Je profite du démontage pour tenter d'améliorer l'étanchéité des clapets en les doublant d'un contre clapet collé sur le battant avec ses trous de passages (mauvaise idée):

 doublage clapet.png

 Je suis aussi assez perplexe et embarrassé par les défauts de collage des plis de charnières des cuirs et éclisses sur les tranches des planches des pompes:

  

defauts collage cuir.png

 

 Il n'y a pas assez de marge de sécurité pour la surface de collage par endroits sur la tranche des planches supérieures et les plis de charnières dans les raccords du point triple où l'on a le cuir, l'éclisse et le bois, il y a beaucoup trop de jeu et donc de souplesse ou plutôt de mou, jusqu'à 1 Cm alors qu'il doivent être de l'ordre de 2 mm et c'est ce qui a été soustrait sur la sécurité du collage des planches de l'autre coté.

De plus on perd en volume d'air produit et justement on en manque.

Les collages semblent correct sur les battants, (ce qui va s'avérer faux), mais si du coté des planches inférieure la planche intermédiaire rattrape les erreurs, on y rencontre cependant les mêmes problèmes de jeu excessif dans plis des charnières.

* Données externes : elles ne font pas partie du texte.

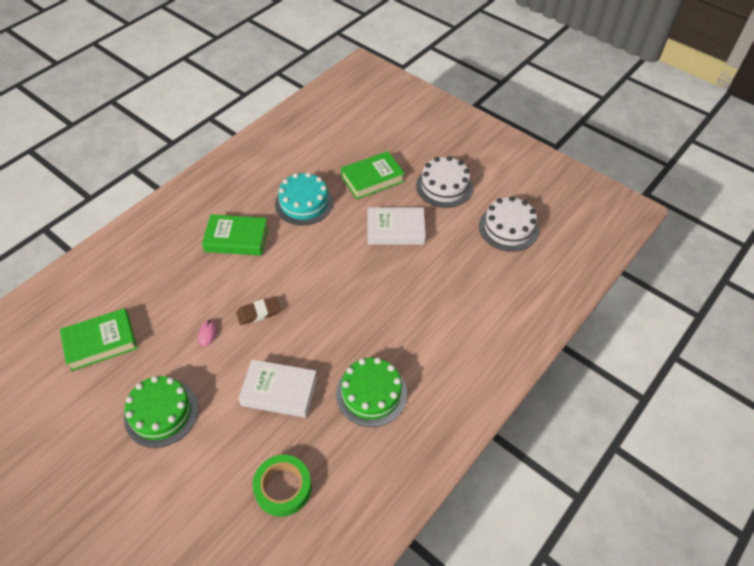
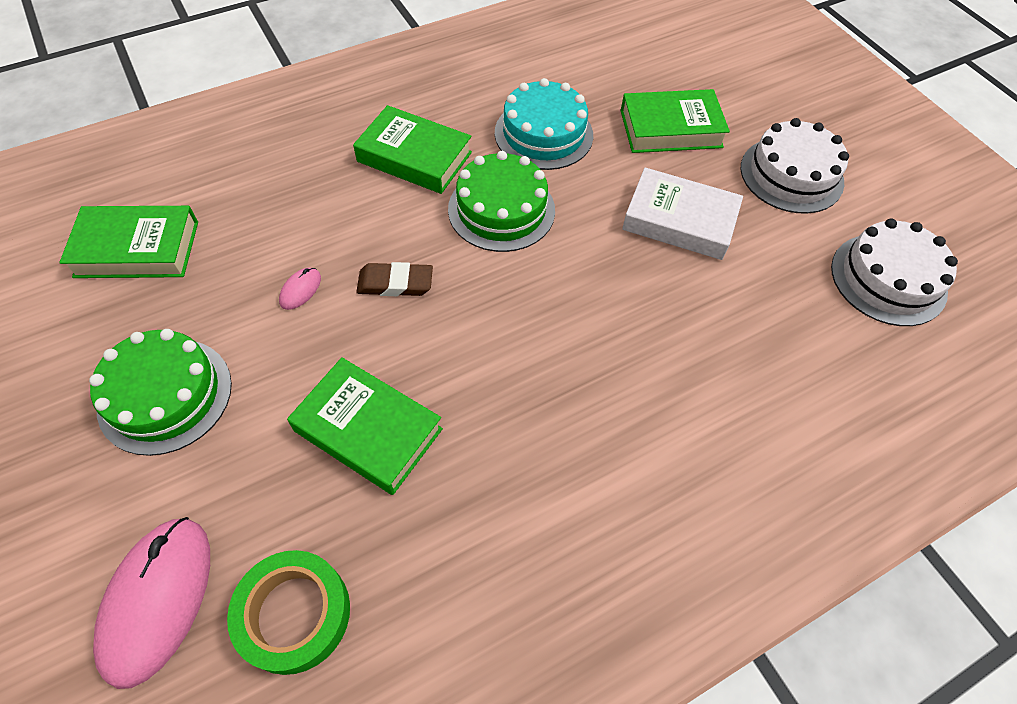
camera: 20 degrees right, 5 degrees up
white book [238,359,317,418] -> green book [287,357,443,495]
green cake [336,357,407,427] -> green cake moved to [448,151,555,252]
none -> pink mouse [93,517,210,689]

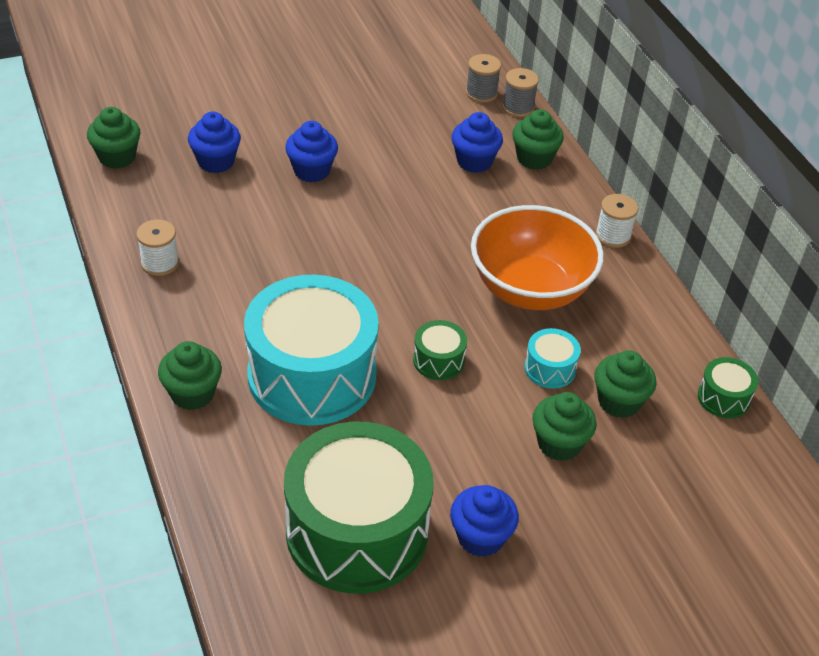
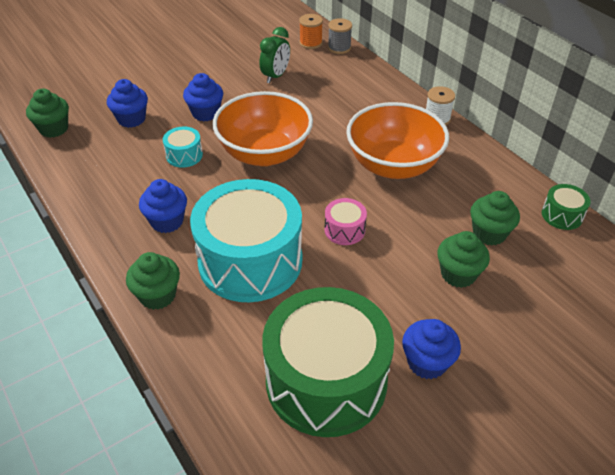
camera: 10 degrees left, 0 degrees up
white spool [136,219,179,276] -> none
green drum [413,320,467,380] -> pink drum [325,198,367,245]
blue cupcake [451,112,503,173] -> blue cupcake moved to [139,179,187,233]
grey spool [466,54,501,103] -> orange spool [299,14,323,49]
green cupcake [512,109,564,170] -> none
turquoise drum [524,328,581,389] -> turquoise drum moved to [163,127,203,168]
none -> orange bowl [213,91,313,166]
none -> green clock [259,27,290,83]

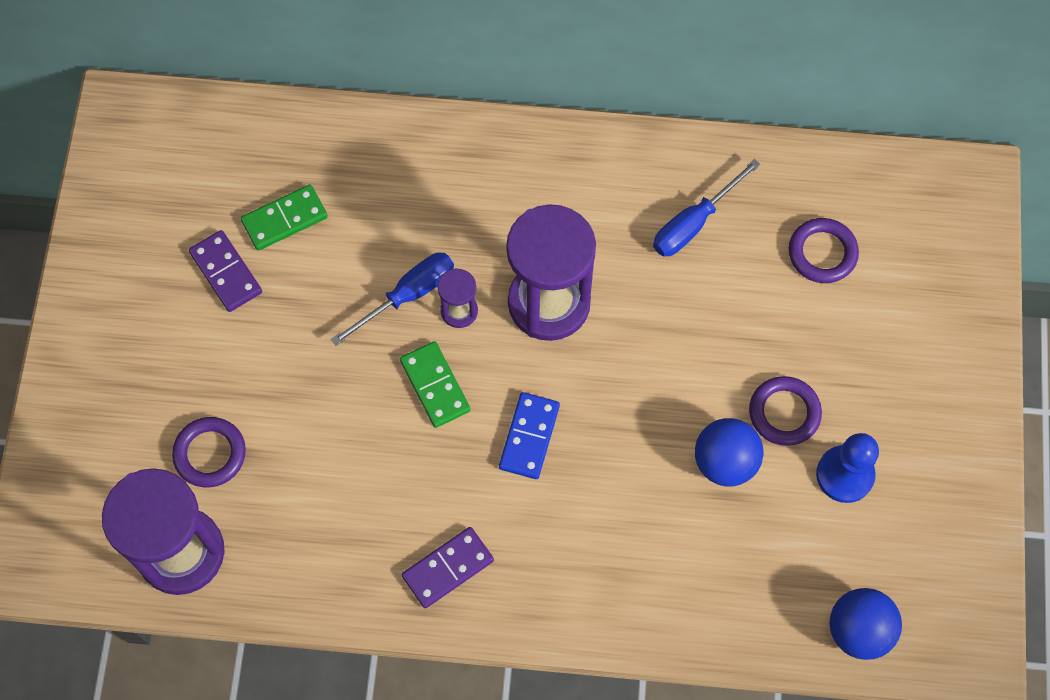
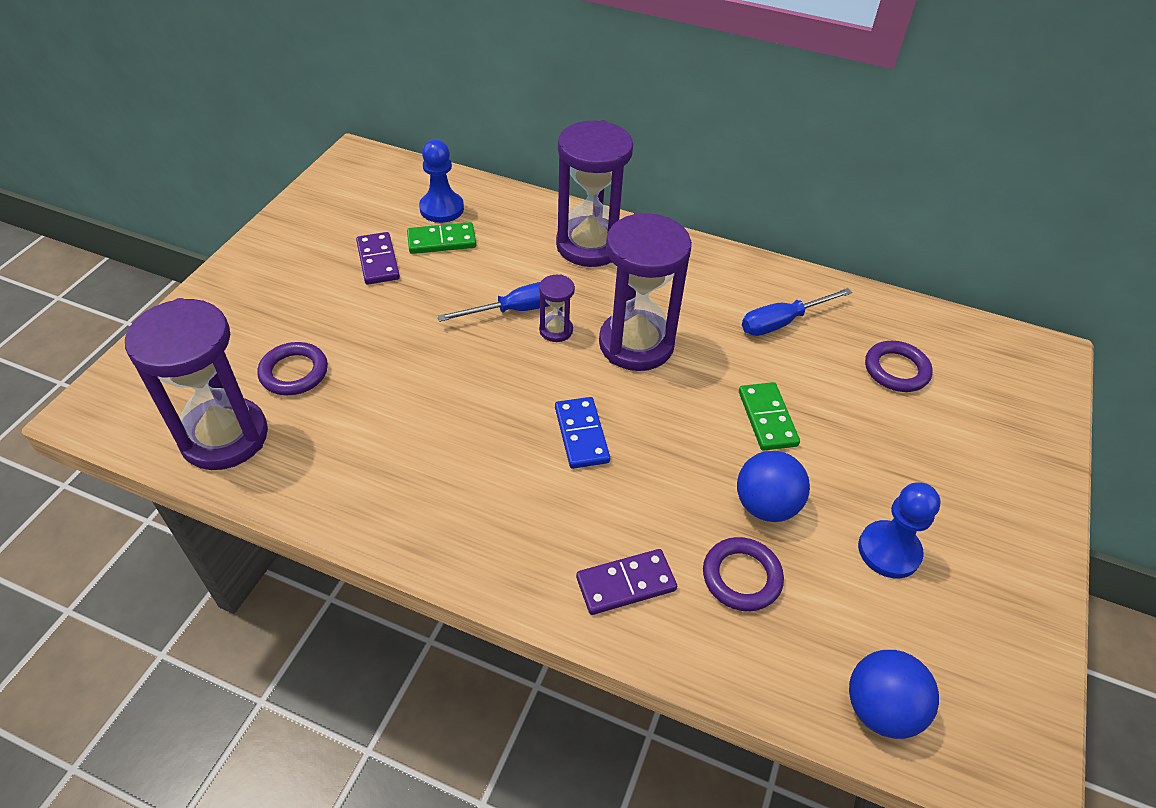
camera: 15 degrees right, 20 degrees down
green domino [400,341,470,428] -> green domino moved to [739,382,800,451]
purple domino [402,527,494,608] -> purple domino moved to [576,549,677,615]
blue domino [499,392,560,479] -> blue domino turned 45 degrees counterclockwise [555,397,610,469]
purple ring [749,376,822,446] -> purple ring moved to [703,537,784,611]
none -> blue pawn [419,140,464,223]
none -> purple hourglass [556,120,633,267]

Il faudrait non seulement décoller et recoller le cuir sur les planches mais aussi recaller les emplacements des éclisses.

Refaire les cuirs et éclisses des 4 pompes et ne conserver que le bois et la charnière avec son nez de battant revient à supprimer presque tout le travail visible de Paul.

 

Après deux semaines de travail pour tenter d'améliorer la production d'air en tentant toutes sortes d'essais sur les clapets je viens de découvrir qu'en fait le problème vient d'un collage sur la tranche d'un battant de l'une des pompes inférieure.

 

J'avais bien détecté une fuite par les trous du battant, mais je pensais que l'origine venait de l'étanchéité du clapet alors qu'elle vient du collage cuir sur tranche du battant mal exécuté. 

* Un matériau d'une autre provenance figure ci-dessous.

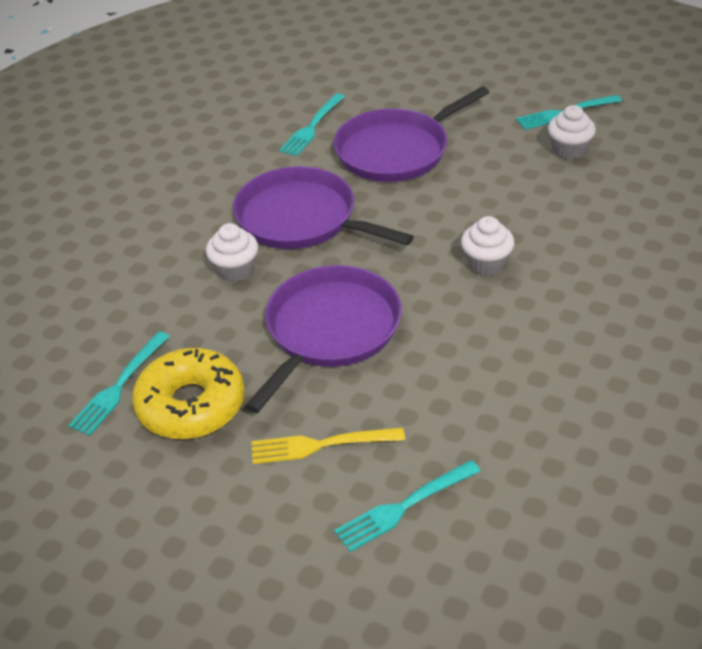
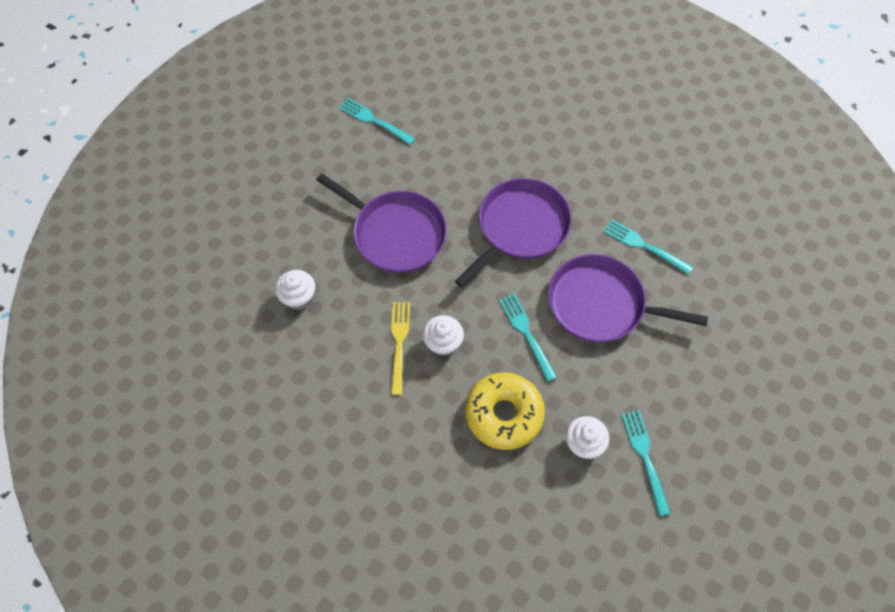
camera: 95 degrees right, 20 degrees up
yellow donut [132,348,245,439] -> yellow donut moved to [465,372,545,450]
white cupcake [206,223,258,282] -> white cupcake moved to [275,270,315,310]
yellow fork [251,428,405,464] -> yellow fork moved to [391,302,410,395]
purple pan [334,86,489,182] -> purple pan turned 45 degrees counterclockwise [548,254,708,342]
turquoise fork [334,460,481,552] -> turquoise fork moved to [499,293,557,382]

Comme quoi mon apriori que j'ai mis en rouge sur le sujet dans un paragraphe ci-dessus était faux. Cette erreur m'a fais perdre beaucoup de temps et a bien faillit me conduire à l'abandon.

 

On va donc d'abord tenter une réparation et éventuellement un remplacement en dernier recours.

Donc, décollage d'un coté du cuir de la pompe concernée:

decollage peau.png
 

On peut alors constater visuellement les défauts:

Sur les éclisses avec un écart trop grand

defaut eclisse.png
  

et sur les trous du battant avec un bord inexistant, la fuite était inévitable et n'a pas le clapet comme origine!

 defaut percage.png

 

Pour réparer ce défaut je condamne ce trou avec un tourillon. Un nouveau perçage mieux centré sera envisagé si indispensable, car il sera possible de le faire plus tard même après remontage.

tourillon.png
 

Je prépare des bouts de tube avec un collet battu en forme d'œillet pour les insérer sur les battants pour sécuriser tous les autres collages à cet endroit:

oeullet.png

Cette disposition n'est pas nécessaire pour les orgues des futurs stagiaires puisque l'on ne fait plus les arrivées d'air sur la tranche depuis les clapets accessibles et démontables.

Mais elle est bien pratique pour réparer un orgue existant construit avec cette disposition pratiquée depuis de longues années pour les orgues 27 touches Erman, et encore souvent recommandée par certains constructeurs amateurs jusqu'à ce jour. 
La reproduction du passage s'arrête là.